Description of the task:
Reproduce every record exactly as written.

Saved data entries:
[Start of Attachment]
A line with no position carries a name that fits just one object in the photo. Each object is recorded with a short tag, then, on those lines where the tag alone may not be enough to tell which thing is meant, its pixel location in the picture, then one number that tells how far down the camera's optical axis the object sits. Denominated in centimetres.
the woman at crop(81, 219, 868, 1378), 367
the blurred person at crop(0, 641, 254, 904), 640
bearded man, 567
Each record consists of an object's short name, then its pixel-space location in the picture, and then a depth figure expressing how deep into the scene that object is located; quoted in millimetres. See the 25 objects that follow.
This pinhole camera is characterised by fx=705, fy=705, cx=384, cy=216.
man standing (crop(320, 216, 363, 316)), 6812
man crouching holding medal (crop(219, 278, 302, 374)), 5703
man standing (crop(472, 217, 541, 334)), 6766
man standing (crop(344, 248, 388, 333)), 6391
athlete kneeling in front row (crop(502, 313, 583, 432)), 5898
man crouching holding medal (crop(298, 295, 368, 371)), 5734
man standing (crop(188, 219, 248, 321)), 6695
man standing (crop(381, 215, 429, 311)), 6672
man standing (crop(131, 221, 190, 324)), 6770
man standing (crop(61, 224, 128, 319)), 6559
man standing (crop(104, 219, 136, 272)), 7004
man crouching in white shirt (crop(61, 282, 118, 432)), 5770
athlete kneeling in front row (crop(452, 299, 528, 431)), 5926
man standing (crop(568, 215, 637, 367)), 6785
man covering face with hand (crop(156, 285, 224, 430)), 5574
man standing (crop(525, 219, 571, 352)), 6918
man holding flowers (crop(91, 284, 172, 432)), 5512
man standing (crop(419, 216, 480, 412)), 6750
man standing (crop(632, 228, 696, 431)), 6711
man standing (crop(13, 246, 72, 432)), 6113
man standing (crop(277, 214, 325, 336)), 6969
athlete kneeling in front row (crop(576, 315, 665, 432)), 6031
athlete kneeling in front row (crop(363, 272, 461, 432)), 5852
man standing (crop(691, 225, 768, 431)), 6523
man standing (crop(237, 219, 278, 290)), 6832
[End of Attachment]
Written solution:
A line with no position carries a name that fits just one object in the photo. Each object is recorded with a short tag, then, on those lines where the tag alone may not be enough to tell which thing is meant, its pixel location in the picture, then one number that tells how far down the camera's optical axis the object sits. Denominated in centimetres.
the woman at crop(81, 219, 868, 1378), 367
the blurred person at crop(0, 641, 254, 904), 640
bearded man, 567
Each record consists of an object's short name, then its pixel-space location in the picture, and then a depth figure expressing how deep into the scene that object is located; quoted in millimetres. See the 25 objects that follow.
This pinhole camera is characterised by fx=705, fy=705, cx=384, cy=216.
man standing (crop(320, 216, 363, 316)), 6812
man crouching holding medal (crop(219, 278, 302, 374)), 5703
man standing (crop(472, 217, 541, 334)), 6766
man standing (crop(344, 248, 388, 333)), 6391
athlete kneeling in front row (crop(502, 313, 583, 432)), 5898
man crouching holding medal (crop(298, 295, 368, 371)), 5734
man standing (crop(188, 219, 248, 321)), 6695
man standing (crop(381, 215, 429, 311)), 6672
man standing (crop(131, 221, 190, 324)), 6770
man standing (crop(61, 224, 128, 319)), 6559
man standing (crop(104, 219, 136, 272)), 7004
man crouching in white shirt (crop(61, 282, 118, 432)), 5770
athlete kneeling in front row (crop(452, 299, 528, 431)), 5926
man standing (crop(568, 215, 637, 367)), 6785
man covering face with hand (crop(156, 285, 224, 430)), 5574
man standing (crop(525, 219, 571, 352)), 6918
man holding flowers (crop(91, 284, 172, 432)), 5512
man standing (crop(419, 216, 480, 412)), 6750
man standing (crop(632, 228, 696, 431)), 6711
man standing (crop(13, 246, 72, 432)), 6113
man standing (crop(277, 214, 325, 336)), 6969
athlete kneeling in front row (crop(576, 315, 665, 432)), 6031
athlete kneeling in front row (crop(363, 272, 461, 432)), 5852
man standing (crop(691, 225, 768, 431)), 6523
man standing (crop(237, 219, 278, 290)), 6832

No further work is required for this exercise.